Given text:

## begin

Van Vu and I have just uploaded to the arXiv our paper “Random matrices: universality of local eigenvalue statistics“, submitted to Acta Math..  This paper concerns the eigenvalues \lambda_1(M_n) \leq \ldots \leq \lambda_n(M_n) of a Wigner matrix M_n = (\zeta_{ij})_{1 \leq i,j \leq n}, which we define to be a random Hermitian n \times n matrix whose upper-triangular entries \zeta_{ij}, 1 \leq i \leq j \leq n are independent (and whose strictly upper-triangular entries \zeta_{ij}, 1 \leq i < j \leq n are also identically distributed).  [The lower-triangular entries are of course determined from the upper-triangular ones by the Hermitian property.]  We normalise the matrices so that all the entries have mean zero and variance 1.  Basic examples of Wigner Hermitian matrices include

  1. The Gaussian Unitary Ensemble (GUE), in which the upper-triangular entries \zeta_{ij}, i<j are complex gaussian, and the diagonal entries \zeta_{ii} are real gaussians;
  2. The Gaussian Orthogonal Ensemble (GOE), in which all entries are real gaussian;
  3. The Bernoulli Ensemble, in which all entries take values \pm 1 (with equal probability of each).

We will make a further distinction into Wigner real symmetric matrices (which are Wigner matrices with real coefficients, such as GOE and the Bernoulli ensemble) and Wigner Hermitian matrices (which are Wigner matrices whose upper-triangular coefficients have real and imaginary parts iid, such as GUE).

## end

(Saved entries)
## begin

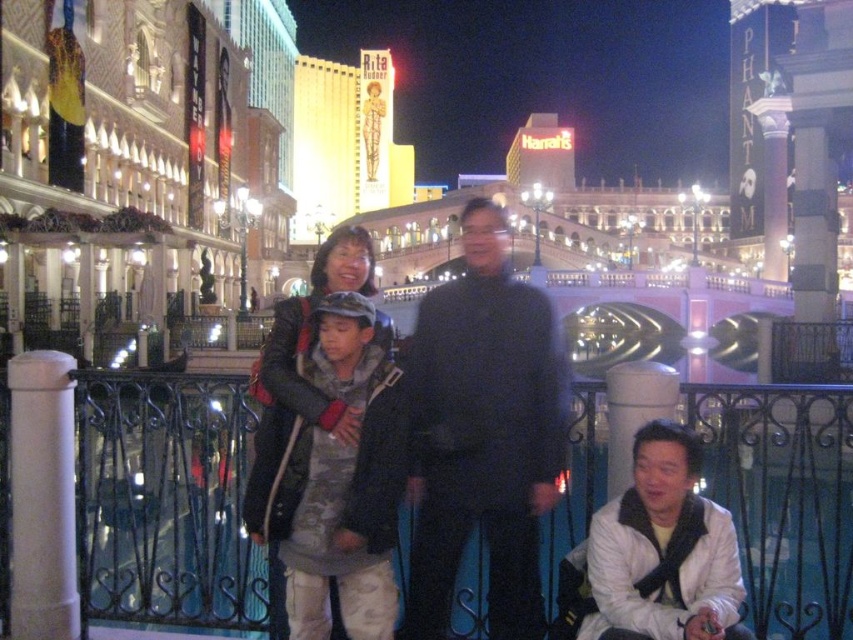
You are a photographer standing at the edge of the Las Vegas strip, near the black metal railing. You want to take a photo of the iconic signage in the background and include both the white matte jacket at lower right and the leather jacket at center in the frame. Given their distance apart, will you be able to fit both into the same photo without moving your position?

The white matte jacket at lower right is 15.84 meters away from the leather jacket at center. Since the distance between them is quite large, it might be challenging to capture both in the same frame without adjusting your position or using a wide angle lens. However, depending on the camera settings and lens used, it could be possible to include both in the photo.

You are a photographer trying to capture a group photo of the two adults and two children. You notice the white matte jacket at lower right and the leather jacket at center in the scene. Which adult is standing to the right of the other?

The white matte jacket at lower right is positioned on the right side of leather jacket at center, so the adult wearing the white matte jacket at lower right is standing to the right of the adult wearing the leather jacket at center.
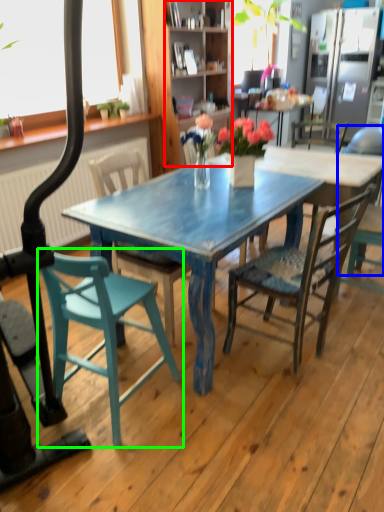
Question: Estimate the real-world distances between objects in this image. Which object is farther from cabinetry (highlighted by a red box), chair (highlighted by a blue box) or chair (highlighted by a green box)?

Choices:
 (A) chair
 (B) chair

Answer: (B)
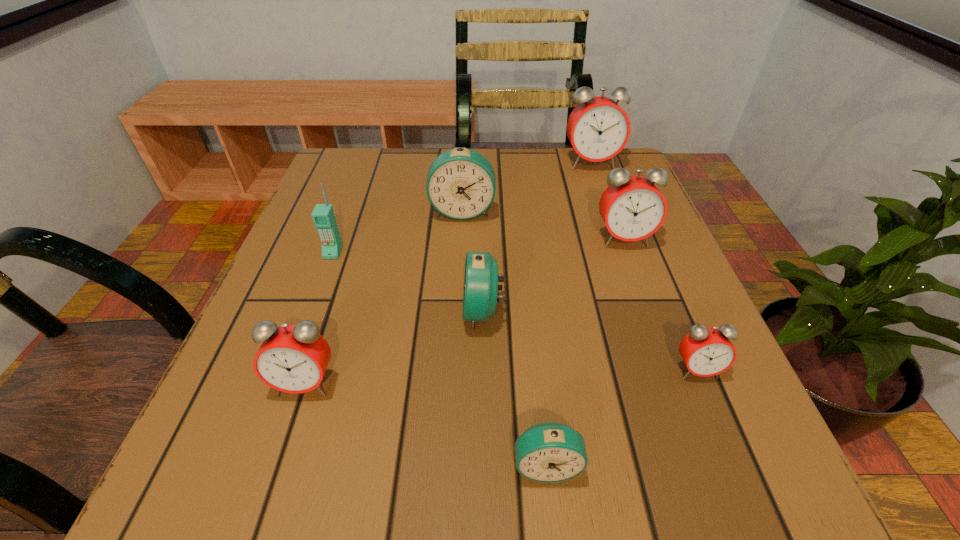
This screenshot has width=960, height=540. I want to click on free location at the right edge, so click(600, 283).

In the image, there is a desktop. Identify the location of vacant space at the far left corner. (351, 196).

This screenshot has height=540, width=960. What are the coordinates of `free region at the near left corner of the desktop` in the screenshot? It's located at (276, 455).

In the image, there is a desktop. Identify the location of vacant space at the far right corner. This screenshot has width=960, height=540. (574, 172).

Locate an element on the screen. The image size is (960, 540). vacant area between the tallest alarm clock and the second smallest blue alarm clock is located at coordinates (537, 237).

This screenshot has width=960, height=540. Find the location of `free space between the nearest blue alarm clock and the cellular telephone`. free space between the nearest blue alarm clock and the cellular telephone is located at coordinates (440, 359).

The width and height of the screenshot is (960, 540). Find the location of `vacant point located between the tallest object and the seventh nearest object`. vacant point located between the tallest object and the seventh nearest object is located at coordinates (527, 187).

You are a GUI agent. You are given a task and a screenshot of the screen. Output one action in this format:
    pyautogui.click(x=<x>, y=<y>)
    Task: Click on the vacant space in between the leftmost red alarm clock and the smallest red alarm clock
    This screenshot has height=540, width=960.
    Given the screenshot: What is the action you would take?
    pyautogui.click(x=501, y=376)

The height and width of the screenshot is (540, 960). I want to click on blank region between the third nearest red alarm clock and the cellular telephone, so click(x=478, y=246).

The height and width of the screenshot is (540, 960). In order to click on unoccupied position between the third farthest alarm clock and the cellular telephone in this screenshot , I will do `click(478, 246)`.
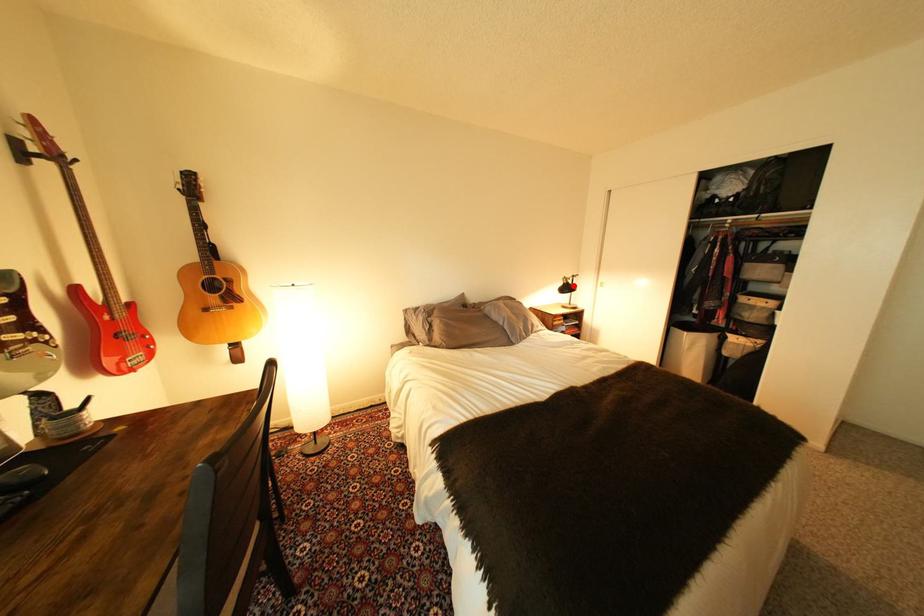
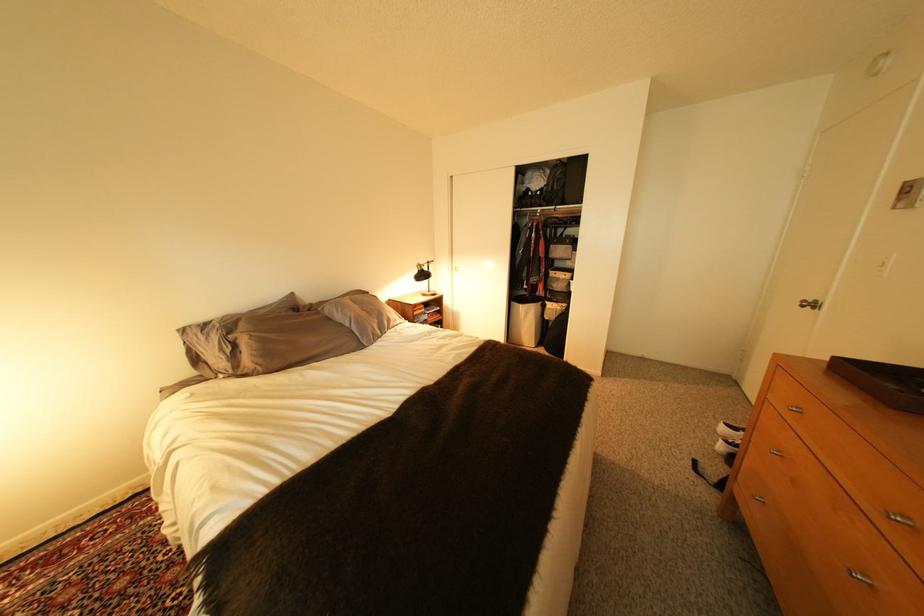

## end

What the task asks:
Reproduce word for word the section of the text on Wigner matrices from "1. The Gaussian" up to and including "such as GUE).". The data has no connection to the text on Wigner matrices.

Exercise result:
1. The Gaussian Unitary Ensemble (GUE), in which the upper-triangular entries \zeta_{ij}, i<j are complex gaussian, and the diagonal entries \zeta_{ii} are real gaussians;
  2. The Gaussian Orthogonal Ensemble (GOE), in which all entries are real gaussian;
  3. The Bernoulli Ensemble, in which all entries take values \pm 1 (with equal probability of each).

We will make a further distinction into Wigner real symmetric matrices (which are Wigner matrices with real coefficients, such as GOE and the Bernoulli ensemble) and Wigner Hermitian matrices (which are Wigner matrices whose upper-triangular coefficients have real and imaginary parts iid, such as GUE).